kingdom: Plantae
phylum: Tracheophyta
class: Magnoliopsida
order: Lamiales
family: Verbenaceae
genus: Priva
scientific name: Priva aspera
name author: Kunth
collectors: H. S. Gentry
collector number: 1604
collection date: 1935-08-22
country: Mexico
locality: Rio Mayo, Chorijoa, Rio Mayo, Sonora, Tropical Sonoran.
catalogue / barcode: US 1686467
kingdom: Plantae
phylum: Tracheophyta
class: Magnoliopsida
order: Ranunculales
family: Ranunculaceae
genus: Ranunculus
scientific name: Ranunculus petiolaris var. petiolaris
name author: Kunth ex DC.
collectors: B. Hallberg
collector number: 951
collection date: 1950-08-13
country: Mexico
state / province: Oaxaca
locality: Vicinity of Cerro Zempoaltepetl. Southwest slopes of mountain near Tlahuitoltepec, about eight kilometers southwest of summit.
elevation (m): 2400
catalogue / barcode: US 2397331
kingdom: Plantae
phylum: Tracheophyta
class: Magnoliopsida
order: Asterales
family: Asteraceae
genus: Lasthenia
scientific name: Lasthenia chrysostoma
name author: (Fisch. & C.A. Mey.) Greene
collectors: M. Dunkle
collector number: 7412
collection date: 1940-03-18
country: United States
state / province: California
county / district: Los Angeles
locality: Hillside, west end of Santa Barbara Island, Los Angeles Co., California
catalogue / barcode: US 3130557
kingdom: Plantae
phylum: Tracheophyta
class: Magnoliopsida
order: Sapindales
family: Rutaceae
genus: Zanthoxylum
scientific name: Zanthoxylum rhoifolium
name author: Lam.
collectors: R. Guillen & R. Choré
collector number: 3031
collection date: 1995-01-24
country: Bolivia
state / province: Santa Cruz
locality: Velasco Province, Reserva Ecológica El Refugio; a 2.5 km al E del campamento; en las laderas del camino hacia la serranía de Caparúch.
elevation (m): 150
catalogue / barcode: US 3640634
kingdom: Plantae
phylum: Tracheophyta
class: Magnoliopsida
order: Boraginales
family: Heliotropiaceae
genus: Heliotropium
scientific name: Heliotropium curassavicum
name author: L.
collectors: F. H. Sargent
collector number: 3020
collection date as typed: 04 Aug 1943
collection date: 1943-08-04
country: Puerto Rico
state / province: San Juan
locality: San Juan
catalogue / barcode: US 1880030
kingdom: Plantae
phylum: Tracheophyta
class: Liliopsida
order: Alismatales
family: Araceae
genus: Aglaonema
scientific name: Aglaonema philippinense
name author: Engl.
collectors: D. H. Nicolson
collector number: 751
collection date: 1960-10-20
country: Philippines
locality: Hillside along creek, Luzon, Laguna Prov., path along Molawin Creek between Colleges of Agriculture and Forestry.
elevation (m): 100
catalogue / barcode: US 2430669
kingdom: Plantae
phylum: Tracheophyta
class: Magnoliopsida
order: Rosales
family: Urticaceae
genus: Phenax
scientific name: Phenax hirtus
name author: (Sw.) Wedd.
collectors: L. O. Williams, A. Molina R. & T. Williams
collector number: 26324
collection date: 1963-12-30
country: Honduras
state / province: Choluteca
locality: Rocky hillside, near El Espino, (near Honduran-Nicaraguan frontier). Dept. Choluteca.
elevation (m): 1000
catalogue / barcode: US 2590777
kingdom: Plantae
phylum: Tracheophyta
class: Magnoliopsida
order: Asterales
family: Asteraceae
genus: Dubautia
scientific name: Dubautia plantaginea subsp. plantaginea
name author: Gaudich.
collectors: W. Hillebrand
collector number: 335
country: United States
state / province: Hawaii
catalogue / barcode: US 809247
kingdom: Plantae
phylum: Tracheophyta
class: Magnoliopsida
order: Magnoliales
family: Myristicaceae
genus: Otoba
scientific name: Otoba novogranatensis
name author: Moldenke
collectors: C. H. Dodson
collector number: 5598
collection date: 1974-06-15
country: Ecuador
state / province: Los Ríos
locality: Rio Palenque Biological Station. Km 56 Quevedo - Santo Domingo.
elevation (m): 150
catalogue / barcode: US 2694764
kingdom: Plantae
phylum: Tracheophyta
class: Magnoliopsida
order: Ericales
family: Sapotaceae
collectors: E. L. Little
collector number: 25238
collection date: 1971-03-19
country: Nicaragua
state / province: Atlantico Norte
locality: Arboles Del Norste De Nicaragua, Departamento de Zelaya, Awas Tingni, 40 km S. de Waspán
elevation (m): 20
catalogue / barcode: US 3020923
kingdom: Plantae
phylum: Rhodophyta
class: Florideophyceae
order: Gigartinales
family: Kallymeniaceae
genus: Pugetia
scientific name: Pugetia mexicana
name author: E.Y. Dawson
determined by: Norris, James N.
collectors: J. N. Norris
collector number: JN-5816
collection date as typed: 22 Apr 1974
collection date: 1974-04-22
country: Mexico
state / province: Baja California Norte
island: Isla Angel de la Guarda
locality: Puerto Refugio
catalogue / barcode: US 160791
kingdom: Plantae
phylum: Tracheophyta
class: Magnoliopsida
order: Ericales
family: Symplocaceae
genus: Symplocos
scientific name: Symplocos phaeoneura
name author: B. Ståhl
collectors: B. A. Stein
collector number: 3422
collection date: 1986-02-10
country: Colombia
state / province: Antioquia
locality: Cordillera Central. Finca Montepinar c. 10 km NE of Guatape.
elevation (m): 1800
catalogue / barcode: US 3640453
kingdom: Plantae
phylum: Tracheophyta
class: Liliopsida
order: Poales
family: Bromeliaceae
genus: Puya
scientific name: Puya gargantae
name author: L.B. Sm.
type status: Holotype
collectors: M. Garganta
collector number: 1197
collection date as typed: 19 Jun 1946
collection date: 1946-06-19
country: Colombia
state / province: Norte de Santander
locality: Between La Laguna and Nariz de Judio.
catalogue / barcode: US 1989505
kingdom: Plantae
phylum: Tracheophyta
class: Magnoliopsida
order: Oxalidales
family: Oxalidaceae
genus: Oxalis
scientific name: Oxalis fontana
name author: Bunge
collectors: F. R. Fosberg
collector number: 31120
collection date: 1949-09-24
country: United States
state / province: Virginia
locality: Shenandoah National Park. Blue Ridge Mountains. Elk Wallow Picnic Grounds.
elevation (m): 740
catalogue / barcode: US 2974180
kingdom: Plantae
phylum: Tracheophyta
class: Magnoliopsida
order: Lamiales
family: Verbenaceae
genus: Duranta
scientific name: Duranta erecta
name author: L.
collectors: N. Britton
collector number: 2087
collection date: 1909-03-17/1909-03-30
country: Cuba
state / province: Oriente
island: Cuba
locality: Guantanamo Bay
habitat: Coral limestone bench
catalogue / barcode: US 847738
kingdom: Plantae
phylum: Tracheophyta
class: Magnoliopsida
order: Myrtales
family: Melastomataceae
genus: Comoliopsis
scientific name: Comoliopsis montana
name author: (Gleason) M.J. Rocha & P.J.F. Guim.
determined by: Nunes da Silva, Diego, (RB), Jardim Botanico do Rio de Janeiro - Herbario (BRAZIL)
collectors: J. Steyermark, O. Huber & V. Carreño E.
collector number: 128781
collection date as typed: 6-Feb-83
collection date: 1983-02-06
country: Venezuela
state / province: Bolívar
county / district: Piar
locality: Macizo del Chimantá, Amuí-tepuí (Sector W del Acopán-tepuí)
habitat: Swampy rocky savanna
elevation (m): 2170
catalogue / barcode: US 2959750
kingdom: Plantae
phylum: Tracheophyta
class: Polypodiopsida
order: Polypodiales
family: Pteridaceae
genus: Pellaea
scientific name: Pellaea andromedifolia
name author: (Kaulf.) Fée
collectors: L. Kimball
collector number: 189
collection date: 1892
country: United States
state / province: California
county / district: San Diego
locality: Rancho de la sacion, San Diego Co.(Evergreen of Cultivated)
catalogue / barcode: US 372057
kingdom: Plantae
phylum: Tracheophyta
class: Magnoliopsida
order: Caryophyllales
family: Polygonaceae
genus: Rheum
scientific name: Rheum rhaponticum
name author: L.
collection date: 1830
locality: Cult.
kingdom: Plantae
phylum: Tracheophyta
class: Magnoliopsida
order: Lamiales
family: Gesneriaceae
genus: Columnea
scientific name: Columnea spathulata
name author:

Problem requirements:
Rewrite the records from the start through the line containing "genus: Ranunculus", changing "catalogue" to "catalog" and leaving everything else the same.

Task response:
kingdom: Plantae
phylum: Tracheophyta
class: Magnoliopsida
order: Lamiales
family: Verbenaceae
genus: Priva
scientific name: Priva aspera
name author: Kunth
collectors: H. S. Gentry
collector number: 1604
collection date: 1935-08-22
country: Mexico
locality: Rio Mayo, Chorijoa, Rio Mayo, Sonora, Tropical Sonoran.
catalog / barcode: US 1686467
kingdom: Plantae
phylum: Tracheophyta
class: Magnoliopsida
order: Ranunculales
family: Ranunculaceae
genus: Ranunculus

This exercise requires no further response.